**EXCERPTED TEXT**
○ ○ ○ ○

As far as I know, it's a pointer to the superclass. It's hard-wired with the superclass, and not dynamically figured out at runtime. Would like to know it more in detail...

Anyone?

+10  A: 

super

Essentially, it allows you to use the implementations of the current class' superclass.

For the gritty details of the Objective-C runtime:

[super message] has the following meaning:

When it encounters a method call, the compiler generates a call to one of the functions objc_msgSend, objc_msgSend_stret, objc_msgSendSuper, or objc_msgSendSuper_stret. Messages sent to an object’s superclass (using the super keyword) are sent using objc_msgSendSuper; other messages are sent using objc_msgSend. Methods that have data structures as return values are sent using objc_msgSendSuper_stret and objc_msgSend_stret.

So yes, it is static, and not determined at runtime.

Ben S
+2  A: 

It's a keyword that's equivalent to self, but starts its message dispatch searching with the superclass's method table.

Chuck
+1  A: 

super is not a pointer to a class. Super is self, but when used in a message expression, it means "look for an implementation starting with the superclass's method table."

NSResponder
+1  A: 

These blog postings on what is a meta class?, getting subclasses and classes and metaclasses may give you some insight on the internals of this.

○ ○ ○ ○

**INFORMATION SUPPLIED**

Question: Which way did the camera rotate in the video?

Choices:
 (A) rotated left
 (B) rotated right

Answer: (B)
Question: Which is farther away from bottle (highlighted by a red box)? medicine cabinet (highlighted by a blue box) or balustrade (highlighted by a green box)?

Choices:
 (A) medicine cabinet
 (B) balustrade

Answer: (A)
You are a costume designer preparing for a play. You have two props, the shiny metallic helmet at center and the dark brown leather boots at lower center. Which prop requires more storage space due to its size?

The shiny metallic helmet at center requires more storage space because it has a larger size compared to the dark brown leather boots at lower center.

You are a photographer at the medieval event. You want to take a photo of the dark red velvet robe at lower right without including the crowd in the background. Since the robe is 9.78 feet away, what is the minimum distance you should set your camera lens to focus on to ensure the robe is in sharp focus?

○ ○ ○ ○

According to the thread about the super keyword, which function does the compiler use for messages sent with super? You can complete this without the records.

**RESPONSE TO THIS EXERCISE**
objc_msgSendSuper